Embedded in the policy documents and Mr. Zuma’s remarks is an argument that the process of transforming the country’s economy to put more wealth in the hands of blacks was hampered by the need to make peace with the former white rulers.

“We had to make certain compromises in the national interest,” Mr. Zuma said. “We had to be cautious about restructuring the economy in order to maintain economic stability and confidence at the time. Thus the economic power relations of the apartheid era have remained intact.”

The party is thus proposing what it calls a “second transition,” this one focused on economic, rather than political, change.

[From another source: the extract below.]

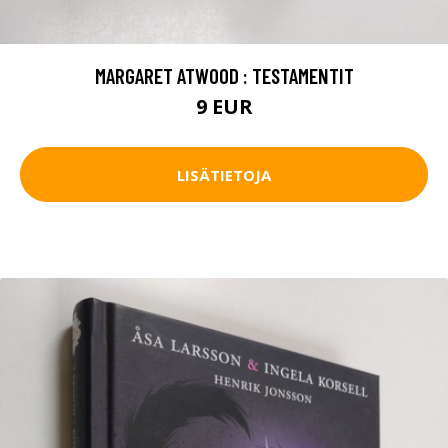
MARGARET ATWOOD : TESTAMENTIT
9 EUR
LISÄTIETOJA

The policy proposals take a hard look at some of the most difficult issues facing South Africa, and at the A.N.C.’s internal struggles. One asks whether the government should dispense with the current policy of land redistribution and replace it with a more aggressive one. Another contemplates nationalizing the country’s mines.

Taken together, the proposals would, if adopted, represent a sharp leftward shift for the A.N.C., which despite its roots has largely backed a free-market economy with minimal state intervention. The proposals are being discussed this week and will be decided upon when the party holds its convention in December.

Some A.N.C. members have been pushing for a more radical program of redistribution of wealth from whites to blacks. The party’s Youth League, under the firebrand leader Julius Malema, had demanded that gold, platinum and diamond mines be nationalized. Cosatu, an alliance of trade unions that is one of the A.N.C.’s main allies, has pushed for banks to be nationalized.

Yet, according to the A.N.C.’s own analysis, its failure to deliver economic progress may be its own fault. The party has experienced “a silent shift from transformative politics to palace politics wherein internal strife and factional battles over power and resources define the political life of the movement,” a far cry from its founding as a liberation movement built on socialist principles.

For all the fears of a leftward shift that could lead to the repossession of white-owned land, as happened in Zimbabwe, or the nationalization of mines, such moves are highly unlikely, said Steven Friedman, a political analyst at the Center for the Study of Democracy at the University of Johannesburg.

“There is going to be lots of fairly radical rhetoric, and the actual proposals are going to be actually quite meek and mild,” Mr. Friedman said. “This has been the pattern all along.”

Indeed, some delegates at the conference advocated a go-slow approach.

“I support the sharing of wealth, but I don’t think we should go for a radical approach,” said Tim Mkhari, a delegate from Limpopo, a province on the country’s northern edge.

“We should not take the Zimbabwe route,” he said.